Reszta specyfikacji Xiaomi 13 Ultra także nie zawodzi
Wyjąwszy aparaty, Xiaomi 13 Ultra ma także:
- ekran OLED 6,73 cala o rozdzielczości 3200 x 1440 (521 ppi), zmiennym odświeżaniu 1-120 Hz i maksymalnej jasności 2600 nitów;
- głośniki stereo z Dolby Atmos;
- Snapdragona 8 Gen 2;
- 12 lub 16 GB pamięci RAM LPDDR5X;
- 256, 512 GB lub 1 TB pamięci UFS 4.0 na dane;
- łączność 5G, Wi-Fi 7, Bluetooth 5.3 i NFC;
- baterię 5000 mAh z szybkim ładowaniem przewodowym 90 W, bezprzewodowym 50 W oraz indukcyjnym zwrotnym;
- wymiary 163,2 x 74,6 x 9,1 mm i wagę 227 g;
- certyfikat wodoszczelności IP68.
Co ciekawe, pod względem szybkości ładowania Xiaomi 13 Ultra (90 W) wypada nieco słabiej niż Xiaomi 13 Pro (120 W). Producent deklaruje, że pełne ładowanie trwa 34 minuty.
Xiaomi dodało od siebie specjalny czip, który ma odpowiadać za zarządzenie pracą baterii. Unikatową funkcją 13 Ultra jest specjalny tryb hibernacji, który aktywowany jest automatycznie, gdy wskaźnik naładowania pokazuje 1 proc. Smartfon ma wówczas wytrzymać godzinę czuwania i pozwolić na wykonanie 12-minutowej rozmowy.
Nowością w Xiaomi 13 Ultra jest także ekran C7, który został opracowany wspólnie z chińską firmą Huaxing.
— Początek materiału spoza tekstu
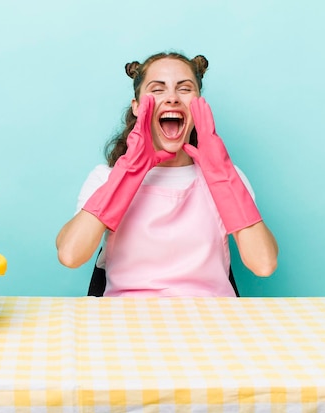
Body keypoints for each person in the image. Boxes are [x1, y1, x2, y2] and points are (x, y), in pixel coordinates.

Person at [56, 51, 278, 297]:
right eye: (158, 90)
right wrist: (129, 173)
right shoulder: (104, 177)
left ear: (200, 106)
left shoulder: (228, 177)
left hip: (212, 321)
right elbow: (70, 254)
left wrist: (222, 175)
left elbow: (264, 263)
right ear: (138, 108)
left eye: (184, 89)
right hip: (125, 321)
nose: (172, 98)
Wyróżnia się on rekordową jasnością 2600 nitów (w 13 Pro było to 1900 nitów), która ma zapewnić wyjątkowo dobrą czytelność w słońcu.
Ekran przykryty jest szkłem Gorilla Glass Victus pierwszej generacji, ramę wykonano z metalu, a tył pokryto syntetyczną skórą z antybakteryjną powłoką.
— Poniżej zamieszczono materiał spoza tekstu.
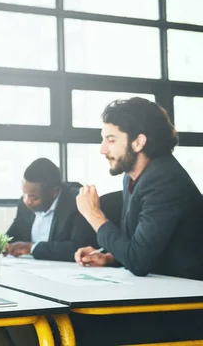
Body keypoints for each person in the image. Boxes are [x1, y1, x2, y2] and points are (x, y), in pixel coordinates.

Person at [72, 97, 203, 345]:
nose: (102, 149)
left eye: (111, 140)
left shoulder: (163, 178)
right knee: (71, 323)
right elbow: (140, 245)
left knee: (84, 330)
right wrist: (108, 257)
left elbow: (139, 260)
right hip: (159, 293)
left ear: (139, 142)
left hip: (185, 308)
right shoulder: (134, 176)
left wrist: (94, 215)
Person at [4, 158, 96, 261]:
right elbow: (12, 236)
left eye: (34, 198)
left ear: (55, 192)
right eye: (24, 194)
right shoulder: (25, 202)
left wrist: (31, 248)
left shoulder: (77, 202)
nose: (27, 201)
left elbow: (78, 248)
Ceny Xiaomi 13 Ultra są zaporowe
W Chinach najmocniejszy reprezentant serii Xiaomi 13 w wersji 12/256 GB kosztuje 5999 juanów, czyli równowartość 3680 zł. Trzeba jednak pamiętać, że chiński rynek rządzi się swoimi prawami.
Ważniejsze jest to, że Xiaomi 13 Ultra jest o ponad 10 proc. droższy od Xiaomi 13 Pro, który u nas wyceniony jest na 6299 zł. Gdyby podobne proporcje zachować w Polsce, Ultra musiałby kosztować ok. 7000 zł. Jak jednak wspomniałem, na dostępność nowego smartfonu w naszym kraju na razie nie ma co liczyć.